(Given data begins)

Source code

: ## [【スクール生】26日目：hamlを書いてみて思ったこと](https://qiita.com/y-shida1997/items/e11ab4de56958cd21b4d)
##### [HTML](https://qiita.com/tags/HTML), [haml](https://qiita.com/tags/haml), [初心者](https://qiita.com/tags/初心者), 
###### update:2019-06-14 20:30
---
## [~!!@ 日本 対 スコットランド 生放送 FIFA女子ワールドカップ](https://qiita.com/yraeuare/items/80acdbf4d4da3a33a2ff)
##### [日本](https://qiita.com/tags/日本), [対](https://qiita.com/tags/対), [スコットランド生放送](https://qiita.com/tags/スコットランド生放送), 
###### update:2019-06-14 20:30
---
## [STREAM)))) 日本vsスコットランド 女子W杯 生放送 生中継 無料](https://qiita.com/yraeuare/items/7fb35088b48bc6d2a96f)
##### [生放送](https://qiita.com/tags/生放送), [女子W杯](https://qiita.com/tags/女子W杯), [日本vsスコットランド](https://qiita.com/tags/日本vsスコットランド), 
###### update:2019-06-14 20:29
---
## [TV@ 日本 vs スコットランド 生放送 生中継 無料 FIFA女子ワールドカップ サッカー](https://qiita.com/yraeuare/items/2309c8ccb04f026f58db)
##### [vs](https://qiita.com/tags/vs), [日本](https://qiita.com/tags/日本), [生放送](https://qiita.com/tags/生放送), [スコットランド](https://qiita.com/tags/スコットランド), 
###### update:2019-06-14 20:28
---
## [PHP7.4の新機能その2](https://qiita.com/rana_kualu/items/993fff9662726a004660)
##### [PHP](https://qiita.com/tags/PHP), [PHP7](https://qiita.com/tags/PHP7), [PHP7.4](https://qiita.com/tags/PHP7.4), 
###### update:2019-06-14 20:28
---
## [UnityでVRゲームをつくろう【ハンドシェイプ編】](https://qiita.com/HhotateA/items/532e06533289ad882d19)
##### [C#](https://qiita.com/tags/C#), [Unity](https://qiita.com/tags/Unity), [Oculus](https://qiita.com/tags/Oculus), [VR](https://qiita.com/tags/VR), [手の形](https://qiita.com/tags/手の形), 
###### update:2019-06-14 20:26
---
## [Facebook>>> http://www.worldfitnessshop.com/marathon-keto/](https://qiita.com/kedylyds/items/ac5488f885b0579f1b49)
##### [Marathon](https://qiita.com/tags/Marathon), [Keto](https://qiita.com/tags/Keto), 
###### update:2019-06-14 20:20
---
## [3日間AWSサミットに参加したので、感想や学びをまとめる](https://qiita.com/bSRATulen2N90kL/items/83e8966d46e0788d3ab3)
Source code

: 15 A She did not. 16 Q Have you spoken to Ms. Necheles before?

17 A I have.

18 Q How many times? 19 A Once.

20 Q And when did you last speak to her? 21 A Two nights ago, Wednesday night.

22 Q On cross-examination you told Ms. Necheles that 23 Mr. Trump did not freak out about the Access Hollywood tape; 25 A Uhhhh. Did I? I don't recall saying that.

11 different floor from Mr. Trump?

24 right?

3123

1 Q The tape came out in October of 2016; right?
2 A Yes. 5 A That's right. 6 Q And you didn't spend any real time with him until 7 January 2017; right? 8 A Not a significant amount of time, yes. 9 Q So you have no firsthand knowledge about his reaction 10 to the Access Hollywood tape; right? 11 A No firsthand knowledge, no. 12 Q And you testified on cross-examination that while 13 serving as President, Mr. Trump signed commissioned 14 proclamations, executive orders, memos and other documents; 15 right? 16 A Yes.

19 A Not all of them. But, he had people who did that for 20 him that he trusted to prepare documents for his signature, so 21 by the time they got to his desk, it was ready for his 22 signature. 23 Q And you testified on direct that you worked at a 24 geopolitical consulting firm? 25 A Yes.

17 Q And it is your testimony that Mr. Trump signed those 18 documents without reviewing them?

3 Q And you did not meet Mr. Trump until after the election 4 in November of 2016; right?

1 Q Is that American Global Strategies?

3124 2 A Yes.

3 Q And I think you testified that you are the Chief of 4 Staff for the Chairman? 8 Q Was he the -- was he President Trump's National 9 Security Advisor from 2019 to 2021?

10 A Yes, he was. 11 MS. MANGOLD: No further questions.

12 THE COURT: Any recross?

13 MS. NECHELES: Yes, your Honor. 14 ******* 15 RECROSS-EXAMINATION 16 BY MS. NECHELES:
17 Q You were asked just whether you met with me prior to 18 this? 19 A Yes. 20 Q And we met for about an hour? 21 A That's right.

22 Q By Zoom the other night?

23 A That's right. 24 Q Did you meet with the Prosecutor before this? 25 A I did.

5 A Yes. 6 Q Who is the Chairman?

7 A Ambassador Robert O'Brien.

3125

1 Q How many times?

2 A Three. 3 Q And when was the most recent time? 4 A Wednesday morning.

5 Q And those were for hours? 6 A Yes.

(Given data ends)

> **Task**:
Scan the material above for the string "items", returning each line that contains it.

> **Reply**:
: ## [【スクール生】26日目：hamlを書いてみて思ったこと](https://qiita.com/y-shida1997/items/e11ab4de56958cd21b4d)
## [~!!@ 日本 対 スコットランド 生放送 FIFA女子ワールドカップ](https://qiita.com/yraeuare/items/80acdbf4d4da3a33a2ff)
## [STREAM)))) 日本vsスコットランド 女子W杯 生放送 生中継 無料](https://qiita.com/yraeuare/items/7fb35088b48bc6d2a96f)
## [TV@ 日本 vs スコットランド 生放送 生中継 無料 FIFA女子ワールドカップ サッカー](https://qiita.com/yraeuare/items/2309c8ccb04f026f58db)
## [PHP7.4の新機能その2](https://qiita.com/rana_kualu/items/993fff9662726a004660)
## [UnityでVRゲームをつくろう【ハンドシェイプ編】](https://qiita.com/HhotateA/items/532e06533289ad882d19)
## [Facebook>>> http://www.worldfitnessshop.com/marathon-keto/](https://qiita.com/kedylyds/items/ac5488f885b0579f1b49)
## [3日間AWSサミットに参加したので、感想や学びをまとめる](https://qiita.com/bSRATulen2N90kL/items/83e8966d46e0788d3ab3)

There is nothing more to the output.